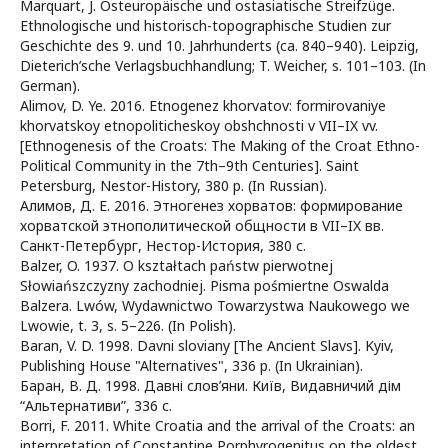
Marquart, J. Osteuropäische und ostasiatische Streifzüge.
Ethnologische und historisch-topographische Studien zur
Geschichte des 9. und 10. Jahrhunderts (ca. 840–940). Leipzig,
Dieterich’sche Verlagsbuchhandlung; T. Weicher, s. 101–103. (In
German).
Alimov, D. Ye. 2016. Etnogenez khorvatov: formirovaniye
khorvatskoy etnopoliticheskoy obshchnosti v VII–IX vv.
[Ethnogenesis of the Croats: The Making of the Croat Ethno-
Political Community in the 7th–9th Centuries]. Saint
Petersburg, Nestor-History, 380 p. (In Russian).
Алимов, Д. Е. 2016. Этногенез хорватов: формирование
хорватской этнополитической общности в VII–IX вв.
Санкт-Петербург, Нестор-История, 380 с.
Balzer, O. 1937. O kształtach państw pierwotnej
Słowiańszczyzny zachodniej. Pisma pośmiertne Oswalda
Balzera. Lwów, Wydawnictwo Towarzystwa Naukowego we
Lwowie, t. 3, s. 5–226. (In Polish).
Baran, V. D. 1998. Davni sloviany [The Ancient Slavs]. Kyiv,
Publishing House "Alternatives", 336 p. (In Ukrainian).
Баран, В. Д. 1998. Давні слов’яни. Київ, Видавничий дім
“Альтернативи”, 336 с.
Borri, F. 2011. White Croatia and the arrival of the Croats: an
interpretation of Constantine Porphyrogenitus on the oldest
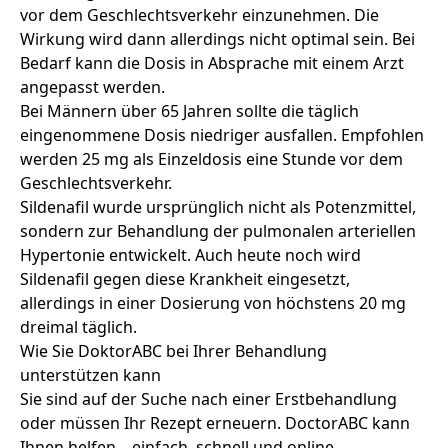
vor dem Geschlechtsverkehr einzunehmen. Die
Wirkung wird dann allerdings nicht optimal sein. Bei
Bedarf kann die Dosis in Absprache mit einem Arzt
angepasst werden.
Bei Männern über 65 Jahren sollte die täglich
eingenommene Dosis niedriger ausfallen. Empfohlen
werden 25 mg als Einzeldosis eine Stunde vor dem
Geschlechtsverkehr.
Sildenafil wurde ursprünglich nicht als Potenzmittel,
sondern zur Behandlung der pulmonalen arteriellen
Hypertonie entwickelt. Auch heute noch wird
Sildenafil gegen diese Krankheit eingesetzt,
allerdings in einer Dosierung von höchstens 20 mg
dreimal täglich.
Wie Sie DoktorABC bei Ihrer Behandlung
unterstützen kann
Sie sind auf der Suche nach einer Erstbehandlung
oder müssen Ihr Rezept erneuern. DoctorABC kann
Ihnen helfen – einfach, schnell und online.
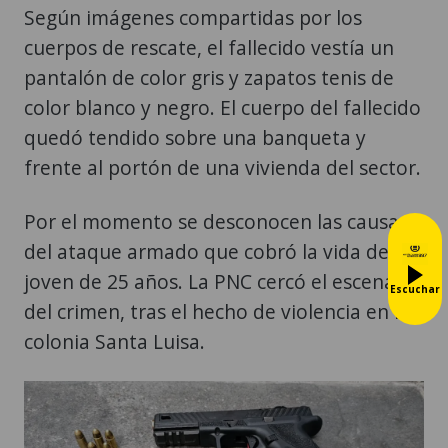
Según imágenes compartidas por los
cuerpos de rescate, el fallecido vestía un
pantalón de color gris y zapatos tenis de
color blanco y negro. El cuerpo del fallecido
quedó tendido sobre una banqueta y
frente al portón de una vivienda del sector.
Por el momento se desconocen las causas
del ataque armado que cobró la vida del
joven de 25 años. La PNC cercó el escenario
Escuchar
del crimen, tras el hecho de violencia en la
colonia Santa Luisa.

REQUIRED WORK ::
What's needed is an exact copy of the lines above from the one with "Baran, V. D." through the one with "Según imágenes compartidas por los", both included; the pictures stay out.

TASK ANSWER ::
Baran, V. D. 1998. Davni sloviany [The Ancient Slavs]. Kyiv,
Publishing House "Alternatives", 336 p. (In Ukrainian).
Баран, В. Д. 1998. Давні слов’яни. Київ, Видавничий дім
“Альтернативи”, 336 с.
Borri, F. 2011. White Croatia and the arrival of the Croats: an
interpretation of Constantine Porphyrogenitus on the oldest
vor dem Geschlechtsverkehr einzunehmen. Die
Wirkung wird dann allerdings nicht optimal sein. Bei
Bedarf kann die Dosis in Absprache mit einem Arzt
angepasst werden.
Bei Männern über 65 Jahren sollte die täglich
eingenommene Dosis niedriger ausfallen. Empfohlen
werden 25 mg als Einzeldosis eine Stunde vor dem
Geschlechtsverkehr.
Sildenafil wurde ursprünglich nicht als Potenzmittel,
sondern zur Behandlung der pulmonalen arteriellen
Hypertonie entwickelt. Auch heute noch wird
Sildenafil gegen diese Krankheit eingesetzt,
allerdings in einer Dosierung von höchstens 20 mg
dreimal täglich.
Wie Sie DoktorABC bei Ihrer Behandlung
unterstützen kann
Sie sind auf der Suche nach einer Erstbehandlung
oder müssen Ihr Rezept erneuern. DoctorABC kann
Ihnen helfen – einfach, schnell und online.
Según imágenes compartidas por los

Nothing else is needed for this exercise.